Sadly, it has become a bit of an "us and them" situation with Virgin and BA, with both sides trying to outdo the other in blame for lack of progress. The best way out of this morass is for both sides to agree a basic free trade deal in aviation between the two countries with complete reciprocity.

If US interests can buy 49 per cent of our airlines, we should be allowed to buy 49 per cent of theirs. If our government officials and contractors are free to choose any airline on the basis of price, so the same should be true of theirs. If their carriers can fly onwards to Europe from the Heathrow gateway so should ours be allowed to fly on to other US domestic destinations.
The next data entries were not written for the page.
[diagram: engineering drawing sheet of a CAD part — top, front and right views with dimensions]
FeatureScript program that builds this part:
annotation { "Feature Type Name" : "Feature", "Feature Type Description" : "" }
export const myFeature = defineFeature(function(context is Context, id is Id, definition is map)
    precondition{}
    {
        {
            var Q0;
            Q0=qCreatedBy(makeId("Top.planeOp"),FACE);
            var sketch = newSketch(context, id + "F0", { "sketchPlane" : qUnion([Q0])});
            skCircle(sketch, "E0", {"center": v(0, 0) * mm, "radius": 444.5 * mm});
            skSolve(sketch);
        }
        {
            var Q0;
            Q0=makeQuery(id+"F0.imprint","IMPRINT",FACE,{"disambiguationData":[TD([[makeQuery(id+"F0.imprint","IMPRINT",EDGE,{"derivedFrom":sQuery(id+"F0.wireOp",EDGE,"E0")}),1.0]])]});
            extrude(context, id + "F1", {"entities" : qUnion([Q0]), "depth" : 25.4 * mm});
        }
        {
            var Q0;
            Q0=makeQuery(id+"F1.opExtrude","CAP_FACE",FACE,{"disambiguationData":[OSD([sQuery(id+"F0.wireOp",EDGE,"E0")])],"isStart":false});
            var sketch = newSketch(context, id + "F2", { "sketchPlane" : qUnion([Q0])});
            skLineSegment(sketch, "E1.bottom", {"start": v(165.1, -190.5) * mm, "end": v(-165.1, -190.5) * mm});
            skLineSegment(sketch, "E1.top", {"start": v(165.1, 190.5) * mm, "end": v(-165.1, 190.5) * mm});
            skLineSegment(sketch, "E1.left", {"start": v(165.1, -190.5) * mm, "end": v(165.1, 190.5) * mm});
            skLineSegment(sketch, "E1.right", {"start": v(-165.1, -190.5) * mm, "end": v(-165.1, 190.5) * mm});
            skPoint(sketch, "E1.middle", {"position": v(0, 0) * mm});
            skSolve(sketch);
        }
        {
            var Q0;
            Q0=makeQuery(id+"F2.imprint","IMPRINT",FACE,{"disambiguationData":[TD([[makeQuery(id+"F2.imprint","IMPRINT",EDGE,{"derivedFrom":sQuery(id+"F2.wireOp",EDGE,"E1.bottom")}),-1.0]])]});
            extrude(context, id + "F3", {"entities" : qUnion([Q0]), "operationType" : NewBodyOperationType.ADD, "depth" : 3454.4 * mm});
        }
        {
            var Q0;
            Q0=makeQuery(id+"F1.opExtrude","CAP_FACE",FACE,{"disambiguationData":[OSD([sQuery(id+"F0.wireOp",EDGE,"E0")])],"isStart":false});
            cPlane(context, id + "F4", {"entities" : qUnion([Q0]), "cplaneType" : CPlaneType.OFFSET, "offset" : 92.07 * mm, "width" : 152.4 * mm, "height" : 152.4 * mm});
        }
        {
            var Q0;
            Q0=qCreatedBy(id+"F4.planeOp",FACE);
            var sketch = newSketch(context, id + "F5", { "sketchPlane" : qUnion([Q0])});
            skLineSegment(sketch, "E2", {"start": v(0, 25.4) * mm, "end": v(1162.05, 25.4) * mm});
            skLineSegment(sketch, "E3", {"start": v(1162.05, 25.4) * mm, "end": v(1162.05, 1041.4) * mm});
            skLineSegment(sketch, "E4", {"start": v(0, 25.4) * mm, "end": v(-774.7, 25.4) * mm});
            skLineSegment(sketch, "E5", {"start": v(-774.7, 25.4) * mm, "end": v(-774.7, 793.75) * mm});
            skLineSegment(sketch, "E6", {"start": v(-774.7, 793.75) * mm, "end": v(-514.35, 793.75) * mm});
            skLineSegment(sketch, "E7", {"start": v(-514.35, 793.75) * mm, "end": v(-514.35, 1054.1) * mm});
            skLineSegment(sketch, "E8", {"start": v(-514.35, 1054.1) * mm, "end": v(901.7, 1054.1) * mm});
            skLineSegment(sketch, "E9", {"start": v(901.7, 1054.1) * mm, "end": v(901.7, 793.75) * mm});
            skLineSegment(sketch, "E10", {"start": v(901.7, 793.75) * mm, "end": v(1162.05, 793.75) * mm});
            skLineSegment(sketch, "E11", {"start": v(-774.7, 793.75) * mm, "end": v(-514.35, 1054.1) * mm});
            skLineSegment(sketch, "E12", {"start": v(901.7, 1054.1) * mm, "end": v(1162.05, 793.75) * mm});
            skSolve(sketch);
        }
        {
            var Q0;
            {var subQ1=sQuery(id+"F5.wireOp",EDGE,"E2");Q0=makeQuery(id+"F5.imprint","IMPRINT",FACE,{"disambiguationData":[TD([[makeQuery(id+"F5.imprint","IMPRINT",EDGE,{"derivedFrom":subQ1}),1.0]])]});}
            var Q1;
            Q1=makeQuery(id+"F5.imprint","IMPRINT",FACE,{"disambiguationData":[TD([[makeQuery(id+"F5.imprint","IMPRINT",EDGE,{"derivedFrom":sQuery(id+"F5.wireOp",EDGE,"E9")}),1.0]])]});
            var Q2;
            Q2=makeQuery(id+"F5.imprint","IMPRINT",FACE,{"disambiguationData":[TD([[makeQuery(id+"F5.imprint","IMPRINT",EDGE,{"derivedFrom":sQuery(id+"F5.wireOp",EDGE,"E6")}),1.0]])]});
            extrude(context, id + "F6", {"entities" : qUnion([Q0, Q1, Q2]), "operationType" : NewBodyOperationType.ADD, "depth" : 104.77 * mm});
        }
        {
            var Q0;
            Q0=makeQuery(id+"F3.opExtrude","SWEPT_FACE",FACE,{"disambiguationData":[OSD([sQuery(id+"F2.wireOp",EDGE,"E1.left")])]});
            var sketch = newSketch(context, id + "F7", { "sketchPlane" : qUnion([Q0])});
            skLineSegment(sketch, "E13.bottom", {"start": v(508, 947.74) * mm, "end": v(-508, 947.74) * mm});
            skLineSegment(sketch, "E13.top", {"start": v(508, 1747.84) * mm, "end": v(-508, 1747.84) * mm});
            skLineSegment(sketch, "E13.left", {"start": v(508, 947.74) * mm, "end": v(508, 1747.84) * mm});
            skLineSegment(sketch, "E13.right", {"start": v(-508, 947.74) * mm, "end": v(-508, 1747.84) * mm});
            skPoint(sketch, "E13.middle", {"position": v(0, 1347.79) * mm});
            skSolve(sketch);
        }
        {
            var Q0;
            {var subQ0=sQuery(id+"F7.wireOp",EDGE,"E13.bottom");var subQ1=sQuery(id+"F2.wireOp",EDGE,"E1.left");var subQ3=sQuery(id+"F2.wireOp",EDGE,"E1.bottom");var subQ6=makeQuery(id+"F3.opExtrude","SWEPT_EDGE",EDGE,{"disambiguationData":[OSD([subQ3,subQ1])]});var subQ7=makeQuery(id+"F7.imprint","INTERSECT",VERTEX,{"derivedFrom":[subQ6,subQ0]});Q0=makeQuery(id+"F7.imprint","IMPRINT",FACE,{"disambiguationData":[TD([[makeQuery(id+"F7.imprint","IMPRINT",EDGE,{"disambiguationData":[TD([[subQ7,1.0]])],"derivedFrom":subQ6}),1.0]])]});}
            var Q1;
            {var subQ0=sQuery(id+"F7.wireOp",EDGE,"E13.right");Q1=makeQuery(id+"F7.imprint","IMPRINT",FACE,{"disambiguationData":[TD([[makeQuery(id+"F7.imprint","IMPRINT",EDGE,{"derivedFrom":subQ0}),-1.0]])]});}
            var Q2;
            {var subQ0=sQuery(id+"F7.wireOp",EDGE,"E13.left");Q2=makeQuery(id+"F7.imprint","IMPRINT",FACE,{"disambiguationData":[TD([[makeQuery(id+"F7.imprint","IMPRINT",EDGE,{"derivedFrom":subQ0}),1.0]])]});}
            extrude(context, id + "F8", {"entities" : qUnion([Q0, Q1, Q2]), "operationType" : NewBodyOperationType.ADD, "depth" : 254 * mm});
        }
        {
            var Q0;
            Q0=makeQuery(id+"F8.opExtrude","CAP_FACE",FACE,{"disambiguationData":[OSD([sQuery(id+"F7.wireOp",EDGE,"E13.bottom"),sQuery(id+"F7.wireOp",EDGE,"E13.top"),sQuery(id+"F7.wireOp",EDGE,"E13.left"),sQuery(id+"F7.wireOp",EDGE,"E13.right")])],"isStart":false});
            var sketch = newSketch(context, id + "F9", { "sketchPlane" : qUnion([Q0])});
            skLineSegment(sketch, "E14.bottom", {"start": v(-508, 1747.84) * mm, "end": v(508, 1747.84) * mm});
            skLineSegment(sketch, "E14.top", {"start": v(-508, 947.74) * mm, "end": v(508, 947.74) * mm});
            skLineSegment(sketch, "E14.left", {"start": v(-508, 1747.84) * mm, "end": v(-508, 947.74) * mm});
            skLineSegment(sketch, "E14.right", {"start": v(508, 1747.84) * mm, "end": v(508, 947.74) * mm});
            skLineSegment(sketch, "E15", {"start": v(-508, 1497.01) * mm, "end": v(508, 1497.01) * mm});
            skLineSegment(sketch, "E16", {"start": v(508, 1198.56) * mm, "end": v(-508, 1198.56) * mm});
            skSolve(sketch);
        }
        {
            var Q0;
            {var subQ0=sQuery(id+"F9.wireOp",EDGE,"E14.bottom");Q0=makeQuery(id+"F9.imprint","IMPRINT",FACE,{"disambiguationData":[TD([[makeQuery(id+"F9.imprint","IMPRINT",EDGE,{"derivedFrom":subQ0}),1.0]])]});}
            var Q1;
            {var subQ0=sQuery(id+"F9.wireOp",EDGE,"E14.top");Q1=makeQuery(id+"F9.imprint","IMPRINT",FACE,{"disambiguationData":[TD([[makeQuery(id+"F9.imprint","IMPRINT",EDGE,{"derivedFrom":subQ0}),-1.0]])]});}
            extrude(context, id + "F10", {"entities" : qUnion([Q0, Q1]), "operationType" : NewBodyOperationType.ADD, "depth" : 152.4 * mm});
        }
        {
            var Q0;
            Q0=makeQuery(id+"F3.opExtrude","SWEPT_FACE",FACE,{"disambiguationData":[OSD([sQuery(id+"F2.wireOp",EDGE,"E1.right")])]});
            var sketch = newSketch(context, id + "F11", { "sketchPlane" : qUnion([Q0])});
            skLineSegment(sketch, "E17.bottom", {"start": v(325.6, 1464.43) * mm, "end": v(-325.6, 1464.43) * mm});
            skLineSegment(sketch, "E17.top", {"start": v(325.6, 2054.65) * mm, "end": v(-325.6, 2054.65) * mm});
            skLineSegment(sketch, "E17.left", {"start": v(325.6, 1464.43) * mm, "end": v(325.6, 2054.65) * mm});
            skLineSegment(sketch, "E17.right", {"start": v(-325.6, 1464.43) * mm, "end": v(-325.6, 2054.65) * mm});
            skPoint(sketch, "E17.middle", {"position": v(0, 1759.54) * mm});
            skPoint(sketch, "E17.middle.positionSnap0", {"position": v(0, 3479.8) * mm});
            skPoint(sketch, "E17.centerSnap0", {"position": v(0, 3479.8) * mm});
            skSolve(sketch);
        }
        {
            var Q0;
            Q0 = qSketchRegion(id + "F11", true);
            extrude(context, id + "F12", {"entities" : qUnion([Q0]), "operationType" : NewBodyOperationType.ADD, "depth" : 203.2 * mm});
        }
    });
If there wasn't the complication of BA and AA's attempt at a monopoly I think these things could be achieved.

In John Prescott Britain has a formidable negotiator. The UK is the world's strongest aviation nation after the US. It does not have to accept the unfavourable terms which the US has traditionally forced upon other less powerful nations. Given the right negotiating tactics, and the prize of access for US carriers to Heathrow and beyond, and given the removal of the BA-AA millstone, the British govern-ment could make progress with the US on all these issues.